Film festivals have broken out of physical boundaries and gone digital

On a cold morning, huddled under bed sheets, I watched farmer and wage labourer, Mura Lala Fafal sing Sufi music in the Great Rann of Kutch desert between India and Pakistan. “All your sins, all your deceits, all the money you can earn, will stay behind. Nothing in this world will last,” he sang sitting on a bed under a kuchcha roof. I’m at the ‘We Speak Here’ online film festival organised by the website Culture Unplugged (CU). Do Din Ka Mela (DDKM), a documentary on the music of Mura and his pastoral Dalit community, the Meghwals, is being screened. I’m joined online from Coimbatore by 1,600 others from countries as far flung as Israel, Burkina Faso, Congo, China and Iraq, among others.

Online film festivals are a natural progression from websites that earlier just uploaded films. Atom Films was among the earliest to upload short films. Websites, such as Youtube and Vimeo, later made the concept almost clich?. In 2008, CU pioneered a themed film festival online with entries from across the world. The trend spread with established, non-virtual festivals such as Tribecca and Sundance hosting their online counterparts. But CU, with its four festivals (each online for six months), is one of the few where Indian filmmakers are found in abundance.

Access to global audiences is the biggest advantage of online festivals, say Mumbaikars, Anjali Monteiro and K.P. Jayashankar, directors of DDKM. “From 2008, over 50 million viewers from 24,000 cities in 210 countries have visited our festivals,” says the CU team (The members of CU answered this interview collectively via e-mail).

“At non-virtual screenings, there’s a 100-strong audience, at most. So reaching thousands online is satisfying,” says Anjali. But for older-generation filmmakers, adjusting to a virtual audience is part of the bargain. “Filmmakers survive on feedback from their audiences which are immediate in physical screenings. Tracking emails, comments and votes over months isn’t as easy,” says Delhiite Aparna Sanyal, director of A Drop of Sunshine, a film about a schizophrenic artist.

For independent filmmakers, online festivals are a godsend, says Anamitra Roy from Kolkata, director of Smriti...Mrito Janopaud, about the destruction of his childhood home. “It costs upwards of US$ 40 to enter a non-virtual festival and that’s most often beyond our means,” he says. Even for Anjali and Jayashankar, with their 22 National and International awards, online festivals offer a fresh platform. “Spaces dedicated to documentaries in India are few and far between when compared to the country’s output. So any new forum for discovery is welcome,” says Anjali.

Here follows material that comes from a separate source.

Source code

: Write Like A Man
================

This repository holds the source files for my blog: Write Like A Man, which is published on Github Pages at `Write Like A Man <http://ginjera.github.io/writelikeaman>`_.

Virtual festivals also replicate physical ones in that they too grant filmmakers awards. CU, for instance, grants five awards, the cash prizes of which compare with physical festivals. For filmmakers looking for sponsorship from distributors, it is better not to participate in online festivals as they are unlikely to fund what’s freely available online, cautions Aparna. “You may also lose out at acclaimed physical festivals as they often accept only works that premiere at their festival. Moreover, few online awards hold the credibility that non-virtual ones do, simply because they haven’t been around long enough,” she says.

Boon for viewers

While online festivals remain debating ground for filmmakers, they are unequivocally hailed by viewers for the sheer variety available. Add to that the comfort of your home and the freedom to be distracted by ringing phones. “Online, things may not be technically perfect; even buffering could irritate people. So it’s down to the film’s power to hold the audience,” says Somnath Chakraborty, whose film Swapno Satyakam, about a dwarf finding love, is on CU. “But ultimately, it doesn’t matter as long as films reach people,” he adds. Virtual festivals also narrow the viewer’s experience to his notion of the film, unlike at physical festivals where understanding is moulded by audience reactions during discussions says Anjali.

There is a strong future for online festivals judging by the growing audience and sponsors who are now Net-aware says CU. While Internet penetration is small in India, its growth will soon tap into potential viewership.

“Five years ago, the online festival wasn’t understood as an idea and there was resistance from distributors and filmmakers. Today, it’s become a must to have an online presence,” they say. But commercial viability depends on how websites manage to cover the massive costs of supporting bandwidth for millions of users, especially when paid viewership hasn’t succeeded.

Says Anjali, “With their openness to films made on any device and of any duration, I foresee online festivals coexisting with physical ones. Their strength lies in the ability to break the limitations of time and space.”